§ **Source excerpt**:
Three Indonesian peacekeepers died in attacks while serving with UN forces in southern Lebanon this week, but rather than retreat, Prabowo Subianto, the president, attended their memorial ceremonies and called for a UN Security Council meeting to investigate. Captain Zulmi Aditya Iskandar, First Sergeant Muhammad Nur Ichwan, and Private First Class Farizal Rhomadhon were killed in separate incidents. Mr Prabowo’s response showed Indonesia’s approach to its peacekeeping commitments — it ranks fifth globally with 2,752 personnel deployed — treating deaths as risks to manage rather than reasons to withdraw. Even as it mourned its soldiers, Indonesia continued building partnerships elsewhere. Mr Prabowo completed state visits to Japan and South Korea worth $34 billion in business commitments. In Seoul, he received South Korea’s highest state honour and signed ten agreements covering energy, technology, and critical minerals. The countries upgraded their relationship to a strategic partnership, with Seoul agreeing to help develop Indonesia’s nuclear energy capacity. The visits showed Indonesia’s approach: build partnerships issue by issue while keeping options open. The $34 billion in commitments are dwarfed by China’s position as Indonesia’s largest trading partner with $135 billion in trade last year. But they represent efforts to diversify away from that dependence. At home, the government managed a different kind of pressure. Global oil hit $100 per barrel, but Purbaya Yudhi Sadewa, the finance minister, said subsidised fuel prices would stay frozen until the end of 2026. To save money, civil servants now work from home on Fridays. The budget already assumes oil at $100, keeping the deficit at 2.92% of GDP. Gibran Rakabuming Raka, the vice-president, is preparing to move his office to Nusantara, the new capital. Fifty staff are already there installing furniture. Teddy Indra Wijaya, the cabinet secretary, spent 90 minutes with Mr Gibran at the vice-presidential palace, discussing policy in what observers saw as an attempt to give the previously sidelined vice-president a real role.

§ **Goal A**: Summarize the Indonesia report in two sentences.
§ **Goal B**: Based on the Indonesia report, explain in one or two sentences why the $34 billion in commitments from Japan and South Korea matter even though China's trade with Indonesia is far larger.

§ **Material supplied**:

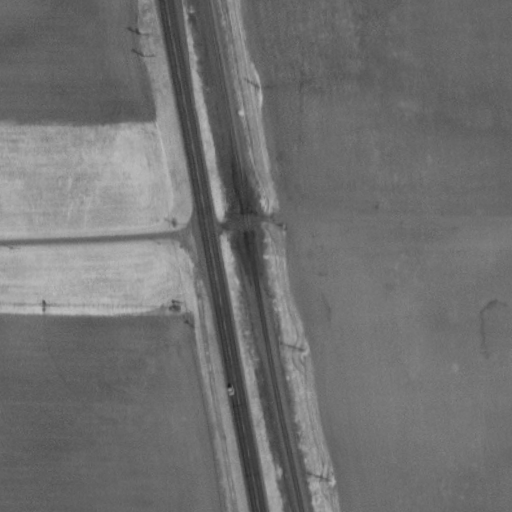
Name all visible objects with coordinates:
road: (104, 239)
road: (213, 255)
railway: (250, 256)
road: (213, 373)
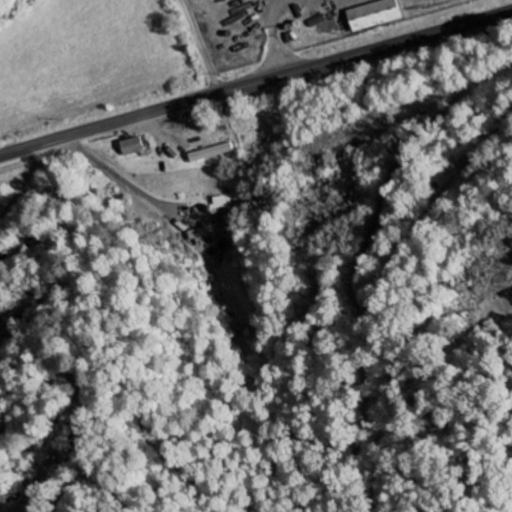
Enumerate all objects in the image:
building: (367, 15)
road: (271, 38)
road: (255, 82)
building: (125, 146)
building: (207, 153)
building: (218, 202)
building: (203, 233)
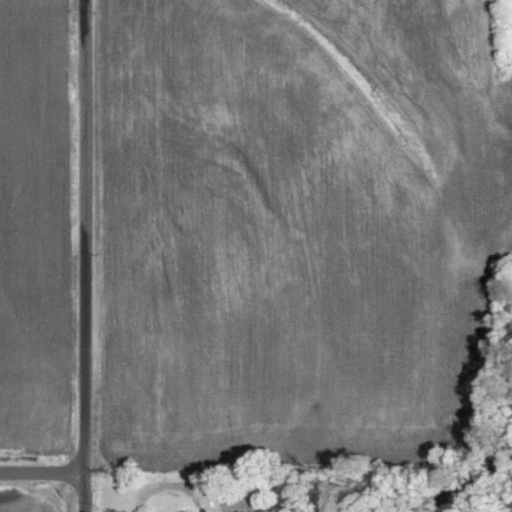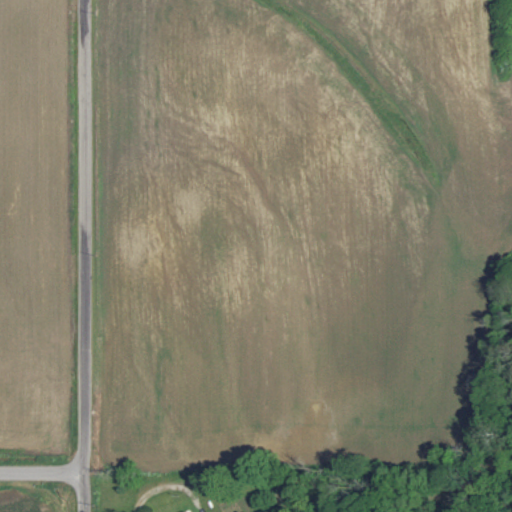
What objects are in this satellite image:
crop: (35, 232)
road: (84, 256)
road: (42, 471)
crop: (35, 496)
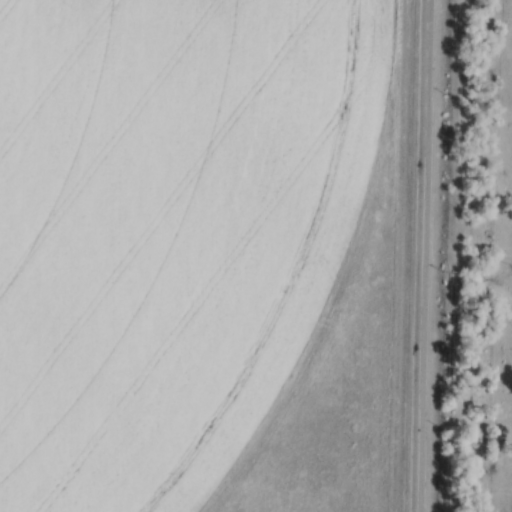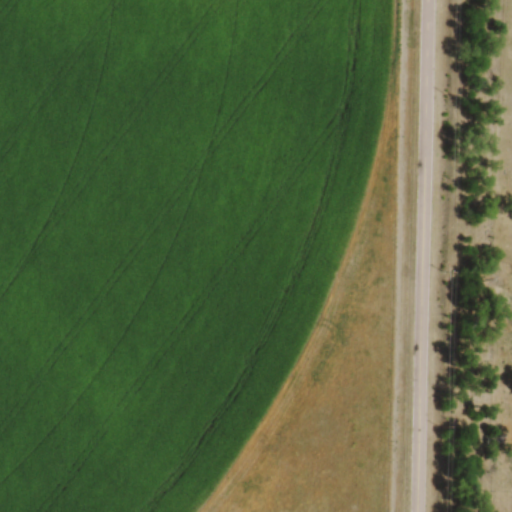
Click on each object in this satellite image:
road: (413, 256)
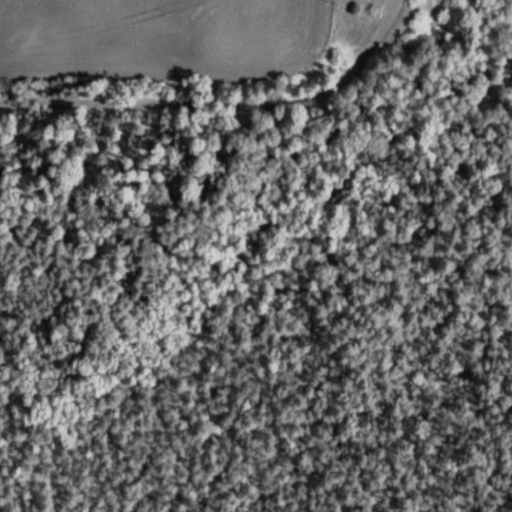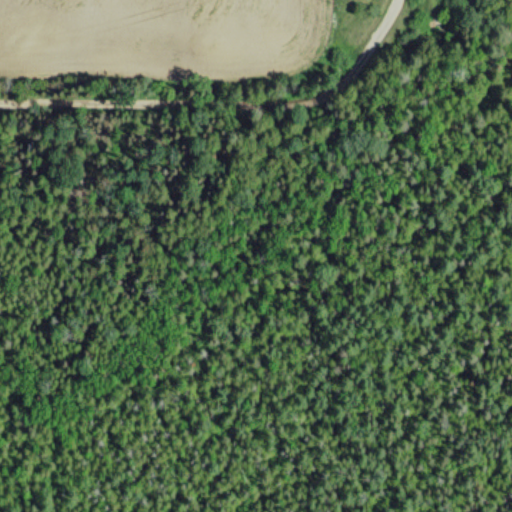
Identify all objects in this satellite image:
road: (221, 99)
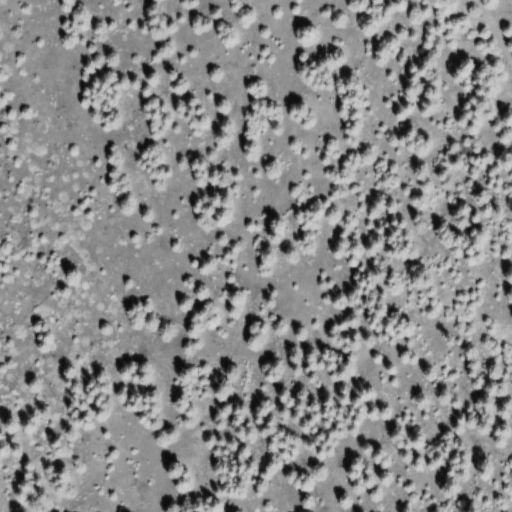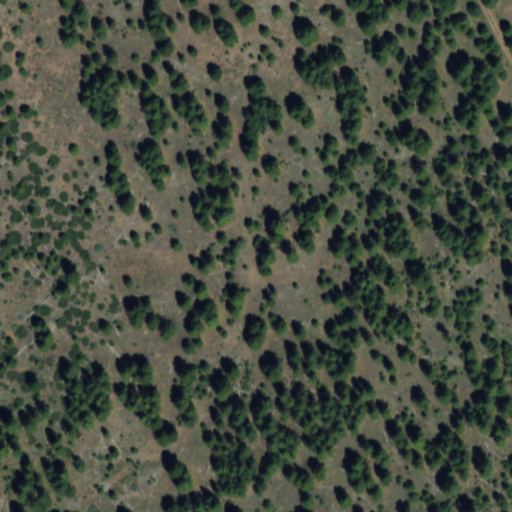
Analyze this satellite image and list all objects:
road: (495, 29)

--

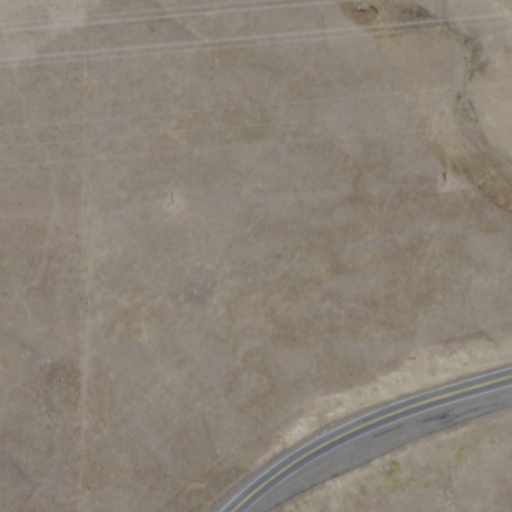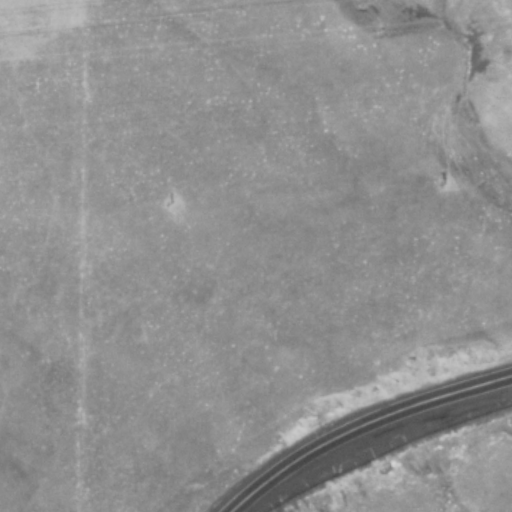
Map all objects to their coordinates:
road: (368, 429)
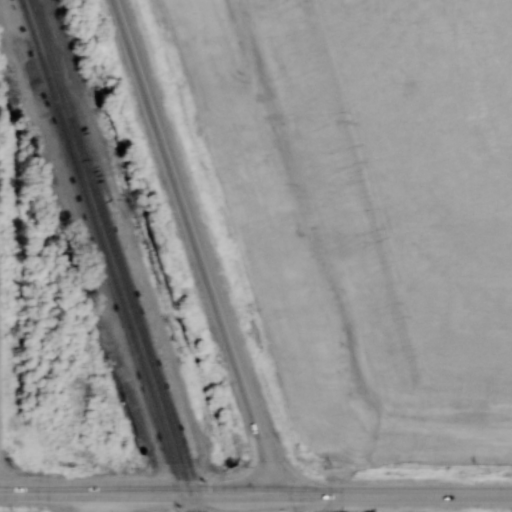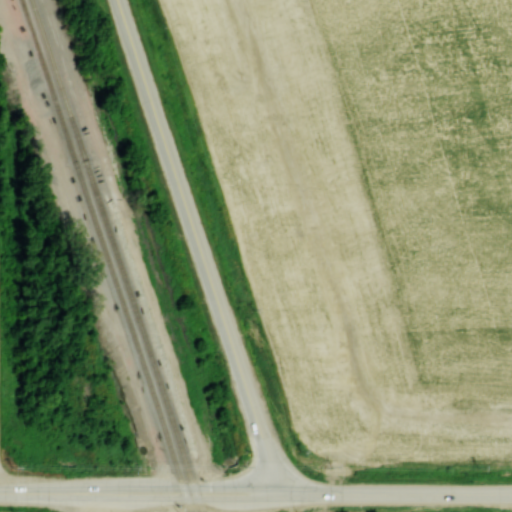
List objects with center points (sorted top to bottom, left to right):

§ **Exercise solution A**: After three Indonesian peacekeepers were killed in southern Lebanon, President Prabowo attended their memorial ceremonies and called for a UN Security Council meeting, and he also completed state visits to Japan and South Korea worth $34 billion in business commitments. At home, the finance minister kept subsidized fuel prices frozen until the end of 2026 despite oil reaching $100 per barrel, and the vice-president prepared to move his office to the new capital, Nusantara.

§ **Exercise solution B**: The commitments are dwarfed by China's $135 billion in trade with Indonesia last year, which makes China Indonesia's largest trading partner. Even so, they represent efforts to diversify away from that dependence.